On Wednesday, we headed to the Bronx. Comrades there did an excellent job organizing our site, ensuring that food and drinks arrived. Young people from LA performed a great skit: some comrades acted the role of bosses; another group were communists; and a much larger group acted as the working class. A debate ensued which helped raise the awareness of all to understand and contrast the bosses’ arguments with the ideas of communism. An enriching discussion followed on what it means to build a base in the working class.

Force Shutdown of  Recruiting Center

After the study group, we all moved in a disciplined manner to a military recruitment center in the Bronx  where we distributed 400 CHALLENGES on the surrounding corners and picketed the center. The recruiter became so upset when we showed up that he shut down the center. Speeches in Spanish and English condemned U.S. imperialism.

After the rally, the HBO film “No Contract, No Cookies” and another “independent” film on the Stella d’Oro strike were screened, with about 10 former Stella d’Oro workers present. A sharp discussion followed, illustrating how the strike was both a school for communism and an inspiration to us in the class struggle.

Thursday was Harlem Day. After individual groups sold the paper in the morning, we picketed the military recruitment center there. We distributed a flyer denouncing Columbia University’s racist expansion, exposing Obama’s racism and attacking U.S. imperialism. The racist KKKops showed up and began following us, “escorting” us over a 10-block march. They told us to turn off our bullhorn. As one young person put it, “I was scared of the police, so I chanted louder to not have to think about them.” When we arrived at the Columbia employment agency, we condemned them for not providing jobs and for stealing homes from black workers.

Afterwards, we attended a forum on anti-communism based on Grover Furr’s book “Khrushchev Lied,” which exposed deceitful questions on the New York High School History exam. We also heard about the attack on PL teachers at Brooklyn’s Clara Barton H.S. The forum helped us sharpen our arguments against those who spread the bosses’ lies about the history of the world communist movement. They spend billions of dollars to portray Stalin as a “mass murderer” because they fear his communist ideas.J

Summer Project Impressions

(The following are three expressions of volunteers’ experiences.)
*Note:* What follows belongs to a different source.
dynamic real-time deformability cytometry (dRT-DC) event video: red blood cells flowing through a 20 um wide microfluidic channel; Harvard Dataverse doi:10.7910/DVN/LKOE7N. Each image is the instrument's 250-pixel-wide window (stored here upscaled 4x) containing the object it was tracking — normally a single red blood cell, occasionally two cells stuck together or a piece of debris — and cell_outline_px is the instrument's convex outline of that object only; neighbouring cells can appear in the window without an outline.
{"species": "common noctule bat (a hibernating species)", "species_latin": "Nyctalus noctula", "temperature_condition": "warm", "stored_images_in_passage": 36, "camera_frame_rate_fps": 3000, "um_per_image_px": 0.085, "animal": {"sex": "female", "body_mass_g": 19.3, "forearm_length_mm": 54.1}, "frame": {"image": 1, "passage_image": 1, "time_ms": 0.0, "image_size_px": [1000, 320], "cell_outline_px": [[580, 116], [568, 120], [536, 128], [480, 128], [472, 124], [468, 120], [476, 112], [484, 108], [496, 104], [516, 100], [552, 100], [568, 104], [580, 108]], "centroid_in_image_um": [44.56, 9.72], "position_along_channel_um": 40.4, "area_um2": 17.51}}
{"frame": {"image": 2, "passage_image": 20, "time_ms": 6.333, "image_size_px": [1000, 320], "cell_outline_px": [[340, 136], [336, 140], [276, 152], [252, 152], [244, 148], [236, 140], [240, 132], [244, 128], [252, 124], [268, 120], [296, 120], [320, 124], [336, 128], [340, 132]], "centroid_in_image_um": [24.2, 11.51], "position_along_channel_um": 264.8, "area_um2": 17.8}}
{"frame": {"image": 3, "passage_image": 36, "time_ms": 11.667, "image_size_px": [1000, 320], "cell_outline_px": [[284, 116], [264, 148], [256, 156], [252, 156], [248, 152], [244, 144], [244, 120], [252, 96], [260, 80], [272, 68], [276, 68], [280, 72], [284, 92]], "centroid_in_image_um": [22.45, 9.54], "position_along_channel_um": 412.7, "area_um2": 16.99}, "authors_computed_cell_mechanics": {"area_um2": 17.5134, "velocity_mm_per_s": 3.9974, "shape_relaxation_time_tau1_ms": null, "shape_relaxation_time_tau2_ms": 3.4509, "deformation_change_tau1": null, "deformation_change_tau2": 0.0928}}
“I really enjoyed the diversity of the Summer Project and how hospitable the host-comrade was. It inspired me in ways that no other experience could. The rallies we held had an outcome that I did not know was possible from an organization that is frowned upon as much as the PLP. The anti-communism forum was one of the most helpful in teaching us on how to defend communism. It showed how far the bosses and pigs go to make sure their despicable way of living prospers.”

“The NY Summer Project was different in atmosphere and surroundings, but in some ways similar to the LA Project making you realize the struggle is the same everywhere, like the issues with the government. The NY project was a fun experience.”

“My experience during the Summer Project was inspiring, and I learned more about what is going on in the world. My comrades taught me how to be strong and fight for what is right. We are the workers and we will not let the bosses rule us.”